-
Notifications
You must be signed in to change notification settings - Fork 43
Actions Element
The <actions> element specifies the actual actions to take after a successful SAML response has been received, or a logout has been triggered. Each Action has a LoginAction and LogoutAction, which are executed during those actions. There are four built in actions.
| Action | Purpose |
|---|---|
| SamlPrincipalAction | Sets the SamlPrincipal on the current HTTP context. This is how SAML2 stores the returned attributes from the SAML response. |
| FormsAuthenticationAction | Handles setting the principal in a FormsAuthentication cookie. |
| RedirectAction | Handles the redirect after a successful SAML response has been processed using the specified URLs in the ServiceProvider Endpoints, or the returnUrl specified by a MembershipProvider instance prior to initializing the SAML request. |
| CDCRedirectAction | (Optional) Handles Common Domain Cookie redirects after a successful SAML response has been processed. |
Custom actions can be injected into this collection to do other things in your own application as necessary (e.g. using the attributes passed back to look up a local user and log them in via forms authentication, etc.). Any action must implement SAML2.Actions.IAction.
Example:
The below example is the default Action list. If no changes are made here, the "Actions" element can be omitted.
<saml2>
...
<actions>
<clear/>
<action name="SetSamlPrincipal" type="SAML2.Actions.SamlPrincipalAction, SAML2" />
<action name="FormsAuthentication" type="SAML2.Actions.FormsAuthenticationAction, SAML2" />
<action name="Redirect" type="SAML2.Actions.RedirectAction, SAML2" />
</actions>
...
</saml2>
SAML2 allows for the creation of your own Actions that can be injected into the action stream. Normally, this means replacing the FormsAuthenticationAction with a custom implementation, in order to map returned values to local user IDs, etc. By default, the FormsAuthenticationAction will simply set the Forms Authentication auth cookie.

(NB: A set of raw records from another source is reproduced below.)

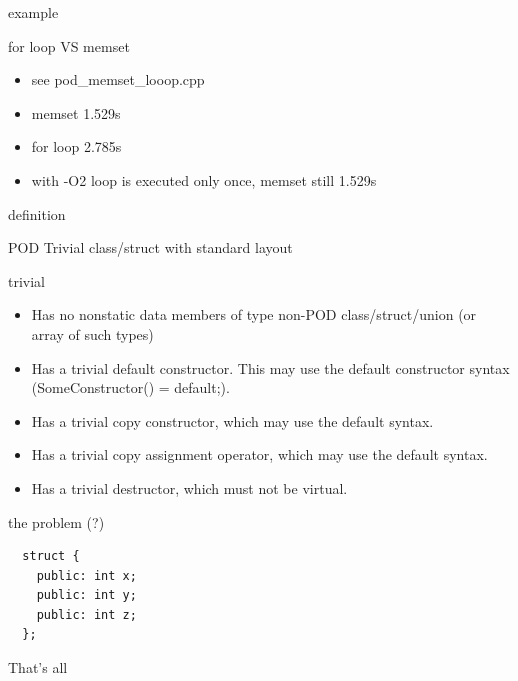 \documentclass{beamer}
\begin{document}
\begin{frame}{example}
  \begin{block}{for loop VS memset}
    \begin{itemize}
    \item see pod\_memset\_looop.cpp
    \item memset 1.529s
    \item for loop 2.785s
    \item with -O2 loop is executed only once, memset still 1.529s
    \end{itemize}
  \end{block}
\end{frame}

\begin{frame}{definition}
  \begin{block}{POD}
    Trivial class/struct with standard layout
  \end{block}

  \begin{block}{trivial}
    \begin{itemize}
    \item Has no nonstatic data members of type non-POD class/struct/union (or array of such types)
    \item Has a trivial default constructor. This may use the default constructor syntax (SomeConstructor() = default;).
    \item Has a trivial copy constructor, which may use the default syntax.
    \item Has a trivial copy assignment operator, which may use the default syntax.
    \item Has a trivial destructor, which must not be virtual.
    \end{itemize}
  \end{block}
\end{frame}

\begin{frame}[fragile]{the problem (?)}
  \begin{block}{}
\begin{verbatim}
  struct {
    public: int x;
    public: int y;
    public: int z;
  };

\end{verbatim}
  \end{block}
\end{frame}

\begin{frame}
  That's all
\end{frame}
\end{document}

When the FormsAuthenticationAction sets the auth cookie, it will use the value passed back from the IdP in the <Subject> element to set the username on the cookie. The <Subject> will be in the format specified by the service provider config in <nameIdFormats> (As long as the IdP supports it). If the "persistent" NameIDFormat is used, a "Persistent Pseudonym Mapper" can be configured in the <identityProviders> configuration to automatically look up a local username from the returned value, instead of storing that value directly.
Alternatively, custom Actions can be created to replace the FormsAuthenticationAction and perform custom actions in these cases (such as needing to look up local users by additional returned attributes, etc.).